By Hendrik van der Breggen
July 23, 2020
On taking down monuments
I’ve been thinking about all the monuments that have been toppled and/or vandalized recently in the U.S. by mobs because of their anger over slavery. Here are a few of my thoughts.
1. History is messy. Contrary to what seems to pass for common knowledge these days, whites aren’t the only people who owned slaves. It turns out that Native Americans owned slaves. It turns out, too, that Arabs and Asians were heavily involved in slavery. And it turns out that blacks also owned slaves and sold fellow blacks to slave buyers. Rich African chiefs even protested the abolishing of slavery—an abolition that started first in 18th century England which was for the most part … white.
For further reading and substantiation, see The Native Americans Who Owned Slaves and Africa’s Role In Slavery and 'After All, Didn't America Invent Slavery?' and 'My Nigerian great-grandfather sold slaves' and The Real History of Slavery.
2. I think some monuments should come down, especially if they celebrate some kind of moral atrocity. I’m okay with taking down monuments that celebrate Stalin, Mao, Hitler, Pol Pot, and the like. These men are responsible for the murder of well over a hundred million people. I think the monuments of some Confederate slave-holders should come down, too. I would also favour the taking down of the monument of Margaret Sanger, who founded Planned Parenthood to use abortion to help rid the world of black people.

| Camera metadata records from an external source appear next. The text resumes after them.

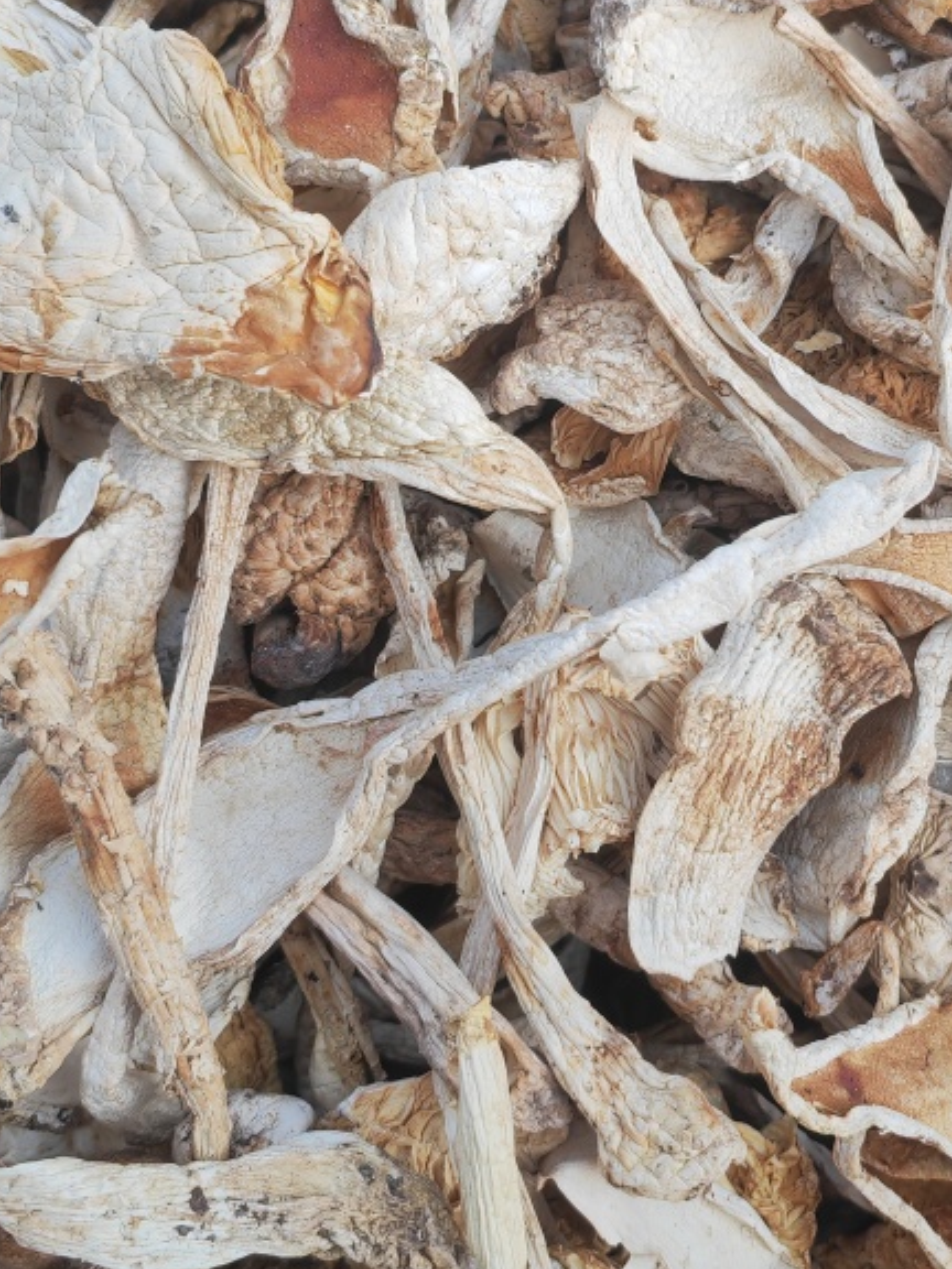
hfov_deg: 29.0
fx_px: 1833
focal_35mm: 50
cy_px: 488
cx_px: 602
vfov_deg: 38.0
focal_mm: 5.53
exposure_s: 1/420
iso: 64
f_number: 1.8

3. About the method of taking down monuments: I
think it would be wise to do this in a way that respects peaceful and
law-respecting democratic processes. We should take time to investigate the
actual history of the person whose monument is on the chopping block, then
petition the city council or state/province (or whomever) that’s in charge, and
then present our case, providing carefully thought out reasons (including pros
and cons and alternatives for the monument, besides destruction, e.g.,
placement in a museum). Otherwise a mob mentality takes over, resulting in some
“innocent” monuments (among other things) getting destroyed.

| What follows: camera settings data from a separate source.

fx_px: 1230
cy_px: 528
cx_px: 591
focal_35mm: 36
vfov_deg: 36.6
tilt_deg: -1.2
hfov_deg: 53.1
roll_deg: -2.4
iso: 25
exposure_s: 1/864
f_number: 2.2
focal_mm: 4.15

Speaking of “innocent” monuments, I think of the recent destruction of a statue of Hans Christian Heg in Wisconsin. Ironically, it was destroyed in the name of anti-racism. But Heg was an anti-slavery activist who fought and died for the Union during the U.S. Civil War so slavery could be ended. Other innocent monuments that have been recently toppled or vandalized include those of Matthias Baldwin (an abolitionist), John Greenleaf Whittier (another abolitionist), Ulysses S. Grant (a Union general and later president who helped end slavery in the U.S.), and Frederick Douglass (yet another abolitionist). (Note: Some speculate that the destruction of the Douglass statue was some sort of “retribution” for the destruction of statues like that of Heg—but this strengthens my point. Peaceful and law-respecting democratic process is to be preferred over mob mentality/rule.)

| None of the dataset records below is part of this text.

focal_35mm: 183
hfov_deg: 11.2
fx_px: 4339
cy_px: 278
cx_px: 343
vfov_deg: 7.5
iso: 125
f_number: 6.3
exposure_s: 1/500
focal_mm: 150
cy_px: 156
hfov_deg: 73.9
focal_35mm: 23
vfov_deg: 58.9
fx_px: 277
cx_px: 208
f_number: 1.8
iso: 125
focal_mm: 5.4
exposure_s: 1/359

So, yes, some monuments should come down. But let’s do it wisely. Also, if there are monuments honouring black people, indigenous people, or people of colour, it’s probably also wise—and fair—to discern whether they had slaves or committed other moral atrocities.
4. The desire to take down monuments seems to be related to seeking justice for past injustices related to slavery. But when it comes to reparations of past injustices having to do with slavery, things get complicated. Slavery was practiced by all peoples, including whites, blacks, indigenous people, and people of colour (see the above linked-to articles for substantiation). So attempts to seek justice for those who were enslaved gets seriously complex. For example, it gets very difficult to seek justice for the offspring of black people who were sold by other blacks and enslaved by indigenous people who in turn bore injustices. We may have noble goals about sorting out the injustices of the past—and those goals ARE noble—but history is, as I said, messy. This means historians need to be given time to do the necessary historical work, without pressure from the mob, and citizens should become familiar with history and respect the rule of law—and thereby resist becoming a mob.
Hendrik van der Breggen, PhD, is a retired philosophy professor who lives in Steinbach, Manitoba, Canada.